§ Task item:
In the entries below, find the line containing "162 Chapter 6. Commutation & Reserves" and the line containing "6.2.4 Reserves under". Copy those two lines and everything between them exactly, and only that.

§ Data shown:

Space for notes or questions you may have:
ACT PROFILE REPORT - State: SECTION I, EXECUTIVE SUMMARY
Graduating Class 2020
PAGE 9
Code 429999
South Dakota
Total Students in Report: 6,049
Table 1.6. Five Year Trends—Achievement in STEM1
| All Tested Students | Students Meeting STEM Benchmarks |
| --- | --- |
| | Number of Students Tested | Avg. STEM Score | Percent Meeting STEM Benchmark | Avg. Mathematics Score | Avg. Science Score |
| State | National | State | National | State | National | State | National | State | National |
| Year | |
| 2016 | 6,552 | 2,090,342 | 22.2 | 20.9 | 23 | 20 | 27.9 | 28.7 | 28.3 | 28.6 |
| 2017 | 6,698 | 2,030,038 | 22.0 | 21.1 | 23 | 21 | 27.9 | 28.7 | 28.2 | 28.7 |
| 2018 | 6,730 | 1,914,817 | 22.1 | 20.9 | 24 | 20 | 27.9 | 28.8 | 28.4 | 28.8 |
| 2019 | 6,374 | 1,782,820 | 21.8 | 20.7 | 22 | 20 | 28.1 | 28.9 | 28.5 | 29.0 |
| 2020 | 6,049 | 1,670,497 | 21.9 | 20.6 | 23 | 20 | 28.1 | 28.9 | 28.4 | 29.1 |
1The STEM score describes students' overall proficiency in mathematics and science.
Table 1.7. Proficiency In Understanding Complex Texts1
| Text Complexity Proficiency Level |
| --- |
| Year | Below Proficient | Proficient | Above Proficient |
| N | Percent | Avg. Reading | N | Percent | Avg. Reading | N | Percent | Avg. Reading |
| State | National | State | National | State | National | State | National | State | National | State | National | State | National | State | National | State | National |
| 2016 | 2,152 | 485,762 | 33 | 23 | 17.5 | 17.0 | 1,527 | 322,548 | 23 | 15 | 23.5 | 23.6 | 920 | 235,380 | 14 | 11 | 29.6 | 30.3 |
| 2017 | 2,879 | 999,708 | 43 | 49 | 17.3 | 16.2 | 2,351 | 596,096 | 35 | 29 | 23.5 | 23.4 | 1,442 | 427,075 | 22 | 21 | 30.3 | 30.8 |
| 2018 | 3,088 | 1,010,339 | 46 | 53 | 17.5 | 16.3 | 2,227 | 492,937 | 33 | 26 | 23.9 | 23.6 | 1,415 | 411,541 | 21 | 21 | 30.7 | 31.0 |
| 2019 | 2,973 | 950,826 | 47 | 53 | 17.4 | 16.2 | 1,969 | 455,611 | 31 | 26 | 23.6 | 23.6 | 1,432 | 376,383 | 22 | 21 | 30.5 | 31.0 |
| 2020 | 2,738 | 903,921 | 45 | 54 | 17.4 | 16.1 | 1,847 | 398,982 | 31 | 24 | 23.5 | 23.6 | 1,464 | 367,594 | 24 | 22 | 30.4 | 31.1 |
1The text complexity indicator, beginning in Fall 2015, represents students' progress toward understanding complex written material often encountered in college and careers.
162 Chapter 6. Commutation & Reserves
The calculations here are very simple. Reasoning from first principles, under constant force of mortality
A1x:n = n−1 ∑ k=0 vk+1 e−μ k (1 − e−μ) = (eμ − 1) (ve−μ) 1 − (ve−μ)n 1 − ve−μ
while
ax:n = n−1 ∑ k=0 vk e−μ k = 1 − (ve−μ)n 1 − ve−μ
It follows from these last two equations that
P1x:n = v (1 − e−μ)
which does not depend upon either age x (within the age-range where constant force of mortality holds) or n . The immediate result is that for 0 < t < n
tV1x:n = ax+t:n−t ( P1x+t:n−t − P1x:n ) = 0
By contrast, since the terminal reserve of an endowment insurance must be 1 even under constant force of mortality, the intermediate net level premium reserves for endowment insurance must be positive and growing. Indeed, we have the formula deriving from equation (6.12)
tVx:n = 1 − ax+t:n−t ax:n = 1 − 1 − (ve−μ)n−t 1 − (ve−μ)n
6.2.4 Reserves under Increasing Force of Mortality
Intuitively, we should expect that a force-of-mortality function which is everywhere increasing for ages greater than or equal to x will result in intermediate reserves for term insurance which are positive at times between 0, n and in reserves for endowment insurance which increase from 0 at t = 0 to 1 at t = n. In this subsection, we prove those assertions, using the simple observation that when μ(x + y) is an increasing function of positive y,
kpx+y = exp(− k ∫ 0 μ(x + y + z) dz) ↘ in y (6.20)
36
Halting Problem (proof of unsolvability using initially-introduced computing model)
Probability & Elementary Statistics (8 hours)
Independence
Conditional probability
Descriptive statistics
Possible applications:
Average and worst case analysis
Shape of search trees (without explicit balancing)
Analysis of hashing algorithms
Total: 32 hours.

§ Response:
162 Chapter 6. Commutation & Reserves
The calculations here are very simple. Reasoning from first principles, under constant force of mortality
A1x:n = n−1 ∑ k=0 vk+1 e−μ k (1 − e−μ) = (eμ − 1) (ve−μ) 1 − (ve−μ)n 1 − ve−μ
while
ax:n = n−1 ∑ k=0 vk e−μ k = 1 − (ve−μ)n 1 − ve−μ
It follows from these last two equations that
P1x:n = v (1 − e−μ)
which does not depend upon either age x (within the age-range where constant force of mortality holds) or n . The immediate result is that for 0 < t < n
tV1x:n = ax+t:n−t ( P1x+t:n−t − P1x:n ) = 0
By contrast, since the terminal reserve of an endowment insurance must be 1 even under constant force of mortality, the intermediate net level premium reserves for endowment insurance must be positive and growing. Indeed, we have the formula deriving from equation (6.12)
tVx:n = 1 − ax+t:n−t ax:n = 1 − 1 − (ve−μ)n−t 1 − (ve−μ)n
6.2.4 Reserves under Increasing Force of Mortality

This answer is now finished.